Monday, March 27, 2006

Selling Honors

Tony Blair is in trouble. Time was when the funding of political parties was straightforward. The Tories were funded by big business and Labour by organised labour. Corporations are no longer allowed to fund the Tories and the Unions have insufficient funds to pay for New Labour - and in any case New Labour wants to distance itself from the Unions. Both parties turned to rich individuals -but the Labour Government discouraged that by making such gifts public, exposing some Tory donors as tax exiles.

To get round the regulations, both Parties solicited loans, that don't have to be declared, but may never be repaid. But if you loan a million pounds and don't want to be repaid, what do you want?To be called Sir?

A knighthood is all very well if you want to think of yourself dressed up in armour and riding a horse, but a Lordship carries a seat in the House of Lords. When Baron Sausagemaker sat in his country seat and was content to Lord it in the County where he rode to hounds and Lady Sausagemaker entertained the County Set, and the only time he used his vote was when they threatened to abolish foxhunting, it was sort of alright. There was no great threat to the Constitution in buying and selling honours. The House of Lords is the best gentleman's club in London (some say the world); the booze is cheap, the view marvellous and they even pay you a couple of hundred quid for turning up. There is a long tradition; Lloyd George even had a price list: so much for a marquis, so much for a duke. And all those hereditary peers got their gongs by being a crony of Charles the first or the illegitimate son of Charles the second or some other reward for services rendered.

What's different now is that Tony Blair has reformed the House of Lords. Most of the hereditary peers have lost the right to vote, but the newly created ones haven't. They are not just getting a nice restaurant by the Thames, they are buying a vote; instead of being one in 40 million when it comes to having their say, they are becoming one in 600.

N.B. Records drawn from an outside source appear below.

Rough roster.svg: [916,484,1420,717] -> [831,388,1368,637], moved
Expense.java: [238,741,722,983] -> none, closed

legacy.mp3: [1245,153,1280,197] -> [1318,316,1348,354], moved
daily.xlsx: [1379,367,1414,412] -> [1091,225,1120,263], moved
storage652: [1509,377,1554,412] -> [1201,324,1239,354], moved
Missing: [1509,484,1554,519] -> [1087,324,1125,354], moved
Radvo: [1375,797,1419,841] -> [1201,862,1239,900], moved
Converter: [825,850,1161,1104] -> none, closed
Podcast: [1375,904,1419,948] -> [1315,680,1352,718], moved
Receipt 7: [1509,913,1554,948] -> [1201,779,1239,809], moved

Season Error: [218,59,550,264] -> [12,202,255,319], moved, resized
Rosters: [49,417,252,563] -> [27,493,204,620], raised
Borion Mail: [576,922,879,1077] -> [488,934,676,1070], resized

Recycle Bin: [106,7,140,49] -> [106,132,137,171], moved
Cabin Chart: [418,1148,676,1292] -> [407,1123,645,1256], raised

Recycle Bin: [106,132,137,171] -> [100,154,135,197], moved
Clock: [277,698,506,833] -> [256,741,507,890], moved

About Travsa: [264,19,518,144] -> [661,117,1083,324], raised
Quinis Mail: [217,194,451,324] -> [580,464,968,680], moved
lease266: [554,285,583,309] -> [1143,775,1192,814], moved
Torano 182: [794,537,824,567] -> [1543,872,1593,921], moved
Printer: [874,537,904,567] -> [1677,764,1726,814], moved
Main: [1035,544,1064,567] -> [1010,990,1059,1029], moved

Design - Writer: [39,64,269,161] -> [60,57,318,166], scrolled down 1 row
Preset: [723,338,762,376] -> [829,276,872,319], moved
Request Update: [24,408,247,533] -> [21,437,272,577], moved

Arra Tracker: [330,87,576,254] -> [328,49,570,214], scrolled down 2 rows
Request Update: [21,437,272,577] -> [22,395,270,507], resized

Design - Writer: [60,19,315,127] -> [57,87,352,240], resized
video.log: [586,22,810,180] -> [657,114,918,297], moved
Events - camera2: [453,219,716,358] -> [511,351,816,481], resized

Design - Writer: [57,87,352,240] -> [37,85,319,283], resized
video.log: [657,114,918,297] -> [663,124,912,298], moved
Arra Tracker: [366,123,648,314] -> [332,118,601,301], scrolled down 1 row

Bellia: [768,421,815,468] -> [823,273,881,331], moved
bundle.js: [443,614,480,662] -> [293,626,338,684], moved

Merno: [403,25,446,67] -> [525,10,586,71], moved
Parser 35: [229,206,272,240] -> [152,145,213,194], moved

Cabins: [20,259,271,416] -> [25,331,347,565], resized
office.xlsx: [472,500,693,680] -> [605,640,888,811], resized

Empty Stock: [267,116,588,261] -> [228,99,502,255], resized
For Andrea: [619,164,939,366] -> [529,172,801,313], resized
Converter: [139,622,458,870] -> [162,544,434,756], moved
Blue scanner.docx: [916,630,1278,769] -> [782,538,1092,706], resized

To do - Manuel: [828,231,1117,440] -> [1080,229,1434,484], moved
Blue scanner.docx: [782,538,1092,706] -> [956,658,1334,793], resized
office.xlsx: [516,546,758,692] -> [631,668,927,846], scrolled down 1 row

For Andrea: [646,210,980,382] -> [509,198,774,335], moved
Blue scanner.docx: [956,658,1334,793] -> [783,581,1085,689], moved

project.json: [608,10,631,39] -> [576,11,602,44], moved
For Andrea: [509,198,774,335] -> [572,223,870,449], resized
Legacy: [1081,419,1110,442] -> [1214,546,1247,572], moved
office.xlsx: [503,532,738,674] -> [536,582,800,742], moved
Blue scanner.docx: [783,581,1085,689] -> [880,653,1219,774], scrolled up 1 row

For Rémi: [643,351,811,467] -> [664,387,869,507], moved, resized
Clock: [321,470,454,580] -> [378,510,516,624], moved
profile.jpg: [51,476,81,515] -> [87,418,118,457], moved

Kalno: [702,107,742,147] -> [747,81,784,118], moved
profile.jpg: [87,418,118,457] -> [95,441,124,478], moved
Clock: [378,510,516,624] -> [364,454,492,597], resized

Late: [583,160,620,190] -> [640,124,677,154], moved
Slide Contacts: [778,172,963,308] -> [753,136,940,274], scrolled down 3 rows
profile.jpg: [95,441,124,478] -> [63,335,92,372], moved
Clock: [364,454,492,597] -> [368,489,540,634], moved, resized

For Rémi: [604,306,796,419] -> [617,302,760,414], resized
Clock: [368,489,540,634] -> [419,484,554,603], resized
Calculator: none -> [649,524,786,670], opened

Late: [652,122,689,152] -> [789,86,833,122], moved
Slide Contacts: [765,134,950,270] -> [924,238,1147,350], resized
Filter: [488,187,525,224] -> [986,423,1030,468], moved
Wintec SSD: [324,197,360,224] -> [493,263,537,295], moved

Selling honours may sound pretty crass and venial, but it is better than selling influence. Dressing up in ermine and going on parades is pretty harmless. Paying a million to influence decisions or change the law isn't.

So, completing the reform of the House of Lords becomes urgent. The Prime Minister's patronage has to be removed. A major elected element is vital. But if both houses are elected, which will have supremacy? Both can claim electoral legitimacy; the more recently elected will have to win.

The Upper House is supposed to be a Reforming Chamber; somewhere where legislation can be scrutinized and revised. It needs thought and common sense; not emotion. From somewhere it has to recruit experts and the worldly wise. These are not necessarily the skills of politicians.